Three-door hatchbacks were quite popular in the 1990s and early 2000s, but now it seems that customers are much more interested in more practical vehicles. The all-new fourth generation Ford Focus, for example, won't be offered with less than five doors, and apparently, SEAT will follow suit with its Leon model.
According to a new report from Autocar, the Martorell-based (Catalonia, Spain) automaker is ditching the three-door Leon, known in some markets as the Leon SC, due to the extremely low customer demand. The three-door Mii, the automaker's smallest vehicle on sale today, has also been canceled due to slow sales. SEAT is also not offering a three-door version of the latest generation Ibiza.
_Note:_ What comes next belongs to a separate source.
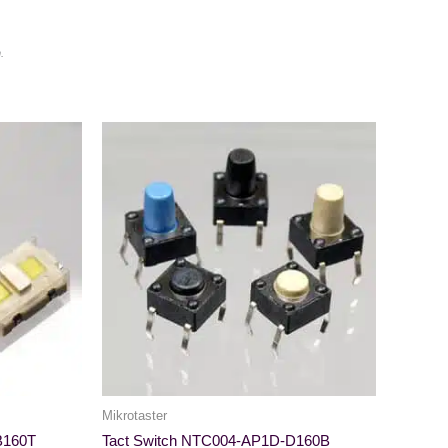
.
Mikrotaster
B160T
Tact Switch NTC004-AP1D-D160B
Volkswagen's analogue to the Mii, the Up!, is also not available with three doors, and the only Volkswagen Group's model of that size with just three doors, the Skoda Citigo, is nearing the end of its production. Aside from the Citigo, VAG has only two other three-door hatchbacks. These are the current generation Volkswagen Golf and Audi A3, but both are expected to be five-door-only models in their next generations.
In the last two years, Volkswagen has also ended sales of the three-door Polo and Scirocco, while the retro-inspired Beetle is not planned for a new generation. It's also safe to assume the automaker won't be developing a three-door electric vehicle anytime soon.
Sales of three-door cars from all segments, except for the sports coupes, are continuously declining. Land Rover, for example, axed the three-door body style of the Range Rover Evoque, but, weirdly, kept the niche Evoque convertible on sale. Earlier this year, Opel decided to drop the three-door Astra GTC from its portfolio, while Peugeot canceled the three-door 208 hatch. In 2016, Mini axed the crossover-ish Paceman hatch.